New Zealand had been a massive 404 runs behind after the first innings and yet its 121 was still a vastly improved performance after being 47-6 overnight following the first 24 destructive overs of its first innings.
"You get a few runs, but we're obviously disappointed as a team," Watling said. "We haven't quite done what we came here to do and we haven't showed what we're made of."
The Proteas had enough of a lead to turn to the part-time bowling of captain Graeme Smith and Alviro Petersen — its opening batsmen — for a couple of overs of gentle spin in the late afternoon. Smith's first two balls were hit powerfully to the boundary by Brownlie but South Africa's dominance was still never in question.

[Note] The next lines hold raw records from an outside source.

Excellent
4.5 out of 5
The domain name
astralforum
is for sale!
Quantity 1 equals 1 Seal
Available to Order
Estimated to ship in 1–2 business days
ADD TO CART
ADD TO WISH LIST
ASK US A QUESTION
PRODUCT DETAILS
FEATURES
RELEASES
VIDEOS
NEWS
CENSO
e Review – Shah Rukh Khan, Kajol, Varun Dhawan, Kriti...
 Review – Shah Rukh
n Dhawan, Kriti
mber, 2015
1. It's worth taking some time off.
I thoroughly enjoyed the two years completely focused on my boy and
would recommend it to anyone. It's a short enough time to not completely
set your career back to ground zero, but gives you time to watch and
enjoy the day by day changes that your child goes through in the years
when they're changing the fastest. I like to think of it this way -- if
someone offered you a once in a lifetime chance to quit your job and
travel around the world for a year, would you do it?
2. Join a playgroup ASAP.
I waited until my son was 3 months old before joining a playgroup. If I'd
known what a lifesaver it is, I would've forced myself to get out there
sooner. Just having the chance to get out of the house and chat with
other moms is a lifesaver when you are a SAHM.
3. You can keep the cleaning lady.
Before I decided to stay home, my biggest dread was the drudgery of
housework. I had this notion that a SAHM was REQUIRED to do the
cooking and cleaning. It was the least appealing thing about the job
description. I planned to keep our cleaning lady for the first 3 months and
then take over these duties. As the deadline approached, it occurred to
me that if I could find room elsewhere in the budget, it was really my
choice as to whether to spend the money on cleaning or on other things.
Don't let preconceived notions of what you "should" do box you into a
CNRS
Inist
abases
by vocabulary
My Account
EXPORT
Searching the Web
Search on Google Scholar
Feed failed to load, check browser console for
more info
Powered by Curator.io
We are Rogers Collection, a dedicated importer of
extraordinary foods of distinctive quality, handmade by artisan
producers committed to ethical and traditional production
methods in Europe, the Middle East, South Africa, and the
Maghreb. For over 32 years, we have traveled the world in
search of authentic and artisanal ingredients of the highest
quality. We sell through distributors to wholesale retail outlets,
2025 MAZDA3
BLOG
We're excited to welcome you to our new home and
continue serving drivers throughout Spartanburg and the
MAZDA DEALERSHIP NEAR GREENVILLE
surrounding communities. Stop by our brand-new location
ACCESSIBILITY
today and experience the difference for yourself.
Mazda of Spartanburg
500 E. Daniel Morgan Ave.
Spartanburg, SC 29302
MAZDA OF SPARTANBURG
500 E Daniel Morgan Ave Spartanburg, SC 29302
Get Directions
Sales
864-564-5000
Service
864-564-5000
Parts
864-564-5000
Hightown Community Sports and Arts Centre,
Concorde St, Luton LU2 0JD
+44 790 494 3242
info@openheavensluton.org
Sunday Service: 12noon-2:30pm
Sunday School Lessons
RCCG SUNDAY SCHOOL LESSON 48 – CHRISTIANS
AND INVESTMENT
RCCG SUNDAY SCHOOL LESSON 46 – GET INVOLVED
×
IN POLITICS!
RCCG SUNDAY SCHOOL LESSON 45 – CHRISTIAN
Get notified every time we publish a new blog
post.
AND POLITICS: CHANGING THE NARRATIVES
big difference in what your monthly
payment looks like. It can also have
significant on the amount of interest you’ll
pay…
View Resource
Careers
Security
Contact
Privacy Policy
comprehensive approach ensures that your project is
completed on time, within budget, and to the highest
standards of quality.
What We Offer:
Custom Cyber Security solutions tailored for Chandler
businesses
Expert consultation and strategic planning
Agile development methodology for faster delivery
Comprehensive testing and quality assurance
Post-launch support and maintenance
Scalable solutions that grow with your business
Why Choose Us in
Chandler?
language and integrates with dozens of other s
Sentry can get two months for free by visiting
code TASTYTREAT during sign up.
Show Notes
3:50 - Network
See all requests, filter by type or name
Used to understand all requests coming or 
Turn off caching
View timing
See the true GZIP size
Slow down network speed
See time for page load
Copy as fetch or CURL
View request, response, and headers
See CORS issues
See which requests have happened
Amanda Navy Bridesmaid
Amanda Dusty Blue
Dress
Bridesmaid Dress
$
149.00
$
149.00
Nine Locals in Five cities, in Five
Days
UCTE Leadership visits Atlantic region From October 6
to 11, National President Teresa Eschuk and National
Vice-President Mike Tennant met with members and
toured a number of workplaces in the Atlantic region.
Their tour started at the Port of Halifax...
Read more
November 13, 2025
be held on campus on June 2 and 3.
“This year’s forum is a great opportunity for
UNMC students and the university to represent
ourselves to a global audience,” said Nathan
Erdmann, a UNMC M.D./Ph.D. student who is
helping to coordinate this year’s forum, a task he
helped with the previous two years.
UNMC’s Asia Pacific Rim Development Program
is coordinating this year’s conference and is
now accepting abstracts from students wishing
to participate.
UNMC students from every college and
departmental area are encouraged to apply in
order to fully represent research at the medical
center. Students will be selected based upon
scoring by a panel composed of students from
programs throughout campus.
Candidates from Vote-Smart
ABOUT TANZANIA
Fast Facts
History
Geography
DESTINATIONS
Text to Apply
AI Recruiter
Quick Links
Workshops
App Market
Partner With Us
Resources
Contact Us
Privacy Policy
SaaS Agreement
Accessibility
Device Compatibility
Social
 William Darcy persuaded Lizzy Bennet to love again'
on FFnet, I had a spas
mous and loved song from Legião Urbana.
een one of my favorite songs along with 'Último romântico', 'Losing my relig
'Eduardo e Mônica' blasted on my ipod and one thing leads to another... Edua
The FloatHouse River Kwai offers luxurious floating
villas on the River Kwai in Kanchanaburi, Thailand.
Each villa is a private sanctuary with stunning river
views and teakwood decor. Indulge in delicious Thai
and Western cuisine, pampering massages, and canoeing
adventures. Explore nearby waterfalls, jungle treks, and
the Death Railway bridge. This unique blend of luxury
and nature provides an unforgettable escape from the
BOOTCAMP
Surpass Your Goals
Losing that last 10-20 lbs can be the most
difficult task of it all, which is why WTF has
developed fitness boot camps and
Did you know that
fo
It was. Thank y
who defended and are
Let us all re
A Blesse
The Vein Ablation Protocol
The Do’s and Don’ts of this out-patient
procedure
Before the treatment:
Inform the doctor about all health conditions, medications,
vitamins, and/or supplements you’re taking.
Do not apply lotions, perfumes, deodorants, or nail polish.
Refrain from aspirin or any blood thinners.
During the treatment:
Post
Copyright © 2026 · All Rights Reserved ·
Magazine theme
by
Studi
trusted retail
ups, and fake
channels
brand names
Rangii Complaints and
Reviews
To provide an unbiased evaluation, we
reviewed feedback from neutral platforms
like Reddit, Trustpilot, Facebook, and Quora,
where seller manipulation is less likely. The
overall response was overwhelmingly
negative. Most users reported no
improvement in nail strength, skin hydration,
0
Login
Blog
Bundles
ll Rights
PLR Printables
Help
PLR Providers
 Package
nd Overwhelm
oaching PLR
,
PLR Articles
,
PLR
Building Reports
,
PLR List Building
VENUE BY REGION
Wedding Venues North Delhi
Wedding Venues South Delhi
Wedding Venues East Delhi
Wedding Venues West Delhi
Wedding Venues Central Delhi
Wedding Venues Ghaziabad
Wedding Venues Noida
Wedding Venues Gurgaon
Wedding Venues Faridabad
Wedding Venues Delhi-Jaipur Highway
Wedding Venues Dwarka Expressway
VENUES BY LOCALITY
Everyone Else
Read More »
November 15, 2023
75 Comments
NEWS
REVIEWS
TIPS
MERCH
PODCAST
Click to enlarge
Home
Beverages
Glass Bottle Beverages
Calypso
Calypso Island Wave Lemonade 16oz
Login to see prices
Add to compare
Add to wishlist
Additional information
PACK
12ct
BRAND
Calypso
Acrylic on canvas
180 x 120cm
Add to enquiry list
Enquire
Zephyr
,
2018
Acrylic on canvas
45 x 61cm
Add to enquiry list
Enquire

With New Zealand swaying at 47-6, Steyn ripped out Doug Bracewell, Neil Wagner and Jeetan Patel in three of his overs in the morning to go to his 19th career five-wicket haul. Bracewell edged behind, Wagner was lbw in front and Patel saw his off stump blasted out the ground.
Steyn had bowled with hostility to Wagner, especially, after New Zealand's South African-born seamer rapped Steyn on the gloves in the Proteas' innings.
"I just said to him (Wagner) that I'm 20K's (kilometres per hour) quicker than him so he shouldn't bounce me," Steyn said. "I'm just trying to run in and bowl quick. I don't really pick who I want to bowl quick to."
Morne Morkel ended Watling's resistance at the end of New Zealand's first innings after the 'keeper hit 13 fours in a stubborn 59-run partnership for the 10th wicket with Trent Boult (17 not out). It was the highest 10th-wicket partnership for New Zealand against South Africa in tests, but that would give the struggling New Zealanders little heart in the face of another one-sided loss.
Morkel ended the New Zealand first innings, which lasted 44.4 overs, when Watling nicked behind to skipper Smith and Smith enforced the follow-on.
New Zealand fought for spells in its second innings as out-of-touch opener Martin Guptill made his first solid start of the series and McCullum supported for a painstaking 11 from 57 balls.
But two-wicket bursts by Peterson and seamer Kleinveldt (2-31) pushed South Africa closer to successive test wins.
Peterson's flatter delivery in the 21st over went straight on and hit McCullum on the back pad. McCullum reviewed his dismissal, which was upheld, and showed his discontent with the TV technology by waving an arm angrily at the big screen as he left.
It was the third time in his four innings this series that McCullum was dismissed by South Africa's left-arm slow bowler.
Kane Williamson (11) hung around for nearly 45 minutes but also perished to Peterson when his stumps were rattled in the penultimate over before tea.
Kleinveldt burst through with two in two balls when Guptill was bowled just short of a desperately-needed half-century, and Daniel Flynn edged behind first ball for a duck for more South African celebrations — which have been near-constant through this short mismatch of a series.